■ **PROBLEM DETAILS**: According to the forum post about finding a lead engineer, why did the two cofounders first have their app built by an outsourced team?

======== EXERCISE TEXT

How realistic is to find one lead engineer who knows many prgramming languages? - mayermail1977
My cofounder and I have an app developed for iOS&#x2F;Android plus backend via an outsourced team. 
I am a non-tech cofounder (UX&#x2F;UI&#x2F;marketing guy) and my partner is the tech guy. Even though he is a software engineer by trade, he has been a project manager at Motorola for more than a decade so he does not know enough of the devlopment to touch the code. This is the reason we chose a third party initially and we rather paid for the development of the MVP (or MDP).
We self-financed it (about $55K) and bootstrapped it up until now and it’s time to bring in a lead developer who can finetune and iterate it to meet product&#x2F;market fit and maybe clean up the code here and there if needed. Especially android.
We got some good initial feedback from a few testers, and in general people like the concept of the app (it is a social app) but nothing more. And no traction at all. 
This is the stage where we are heading next:
1.	Iterate to find product&#x2F;market fit
2.	Try to get some traction that is meaningful enough to start fundraising<p>We want to offer equity rather than salary. 
The programming languages that are used are:
Android: Java (strong knowledge)
iOS: Objective C
Server: PHP Cake
DB: MYSQL
Deployment: Jenkins + AWS.

================
======== PROVIDED INFORMATION

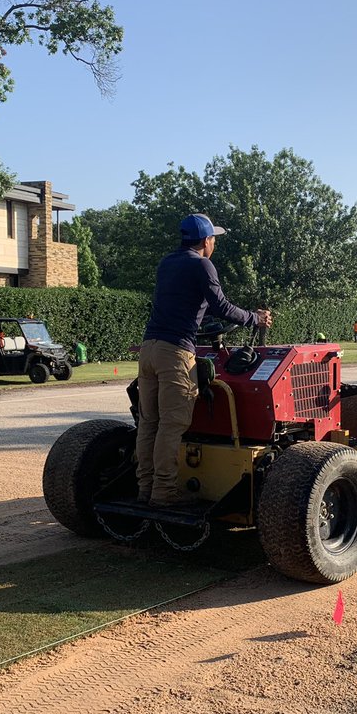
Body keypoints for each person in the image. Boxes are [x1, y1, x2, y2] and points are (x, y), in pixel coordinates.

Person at [136, 214, 271, 507]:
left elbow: (191, 304)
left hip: (149, 349)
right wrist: (254, 318)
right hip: (176, 352)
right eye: (214, 239)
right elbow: (220, 306)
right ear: (206, 240)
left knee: (149, 423)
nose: (214, 244)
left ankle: (145, 488)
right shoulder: (202, 265)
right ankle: (164, 492)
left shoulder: (167, 263)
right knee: (172, 425)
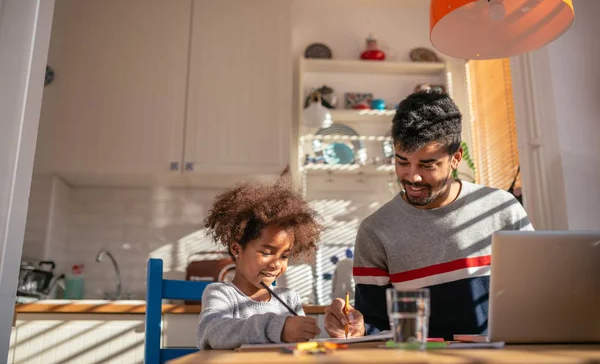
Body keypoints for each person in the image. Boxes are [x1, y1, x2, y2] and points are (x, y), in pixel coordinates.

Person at [324, 91, 533, 341]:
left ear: (455, 159)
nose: (412, 177)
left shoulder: (501, 209)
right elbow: (375, 326)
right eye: (402, 162)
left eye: (427, 165)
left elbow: (535, 298)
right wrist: (356, 328)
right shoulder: (375, 231)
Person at [196, 166, 323, 350]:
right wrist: (277, 328)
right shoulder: (221, 294)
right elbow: (212, 332)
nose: (276, 264)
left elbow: (303, 348)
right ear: (236, 248)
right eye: (267, 252)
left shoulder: (289, 299)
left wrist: (332, 333)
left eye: (285, 256)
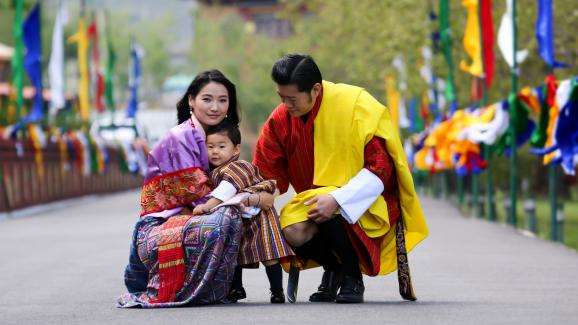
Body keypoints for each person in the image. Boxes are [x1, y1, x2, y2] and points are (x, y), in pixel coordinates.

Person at [253, 54, 428, 304]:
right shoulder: (280, 119)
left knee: (328, 206)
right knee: (290, 230)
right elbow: (267, 176)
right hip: (314, 204)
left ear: (315, 90)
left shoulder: (355, 105)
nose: (286, 105)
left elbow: (381, 168)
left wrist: (338, 198)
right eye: (281, 97)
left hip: (365, 201)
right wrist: (253, 199)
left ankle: (352, 276)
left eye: (292, 99)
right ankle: (335, 267)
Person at [117, 69, 274, 308]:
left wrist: (253, 196)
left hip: (191, 219)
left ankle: (226, 286)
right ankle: (201, 289)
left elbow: (235, 181)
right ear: (192, 100)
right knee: (224, 216)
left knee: (242, 214)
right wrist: (253, 198)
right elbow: (204, 200)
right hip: (161, 226)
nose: (215, 107)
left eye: (223, 100)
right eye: (207, 99)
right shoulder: (181, 138)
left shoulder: (215, 138)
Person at [192, 120, 293, 303]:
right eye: (210, 147)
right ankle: (236, 289)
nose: (215, 151)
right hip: (240, 218)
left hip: (260, 218)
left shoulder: (237, 166)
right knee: (234, 253)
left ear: (236, 149)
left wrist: (207, 206)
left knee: (268, 255)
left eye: (221, 146)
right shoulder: (215, 171)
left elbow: (228, 189)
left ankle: (277, 291)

================

■ **RESPONSE TO THIS EXERCISE**: Neither cofounder could do the coding. The poster is the non-technical cofounder, handling UX/UI and marketing. The partner is a software engineer by trade but spent more than a decade as a project manager at Motorola and does not know enough about development to touch the code.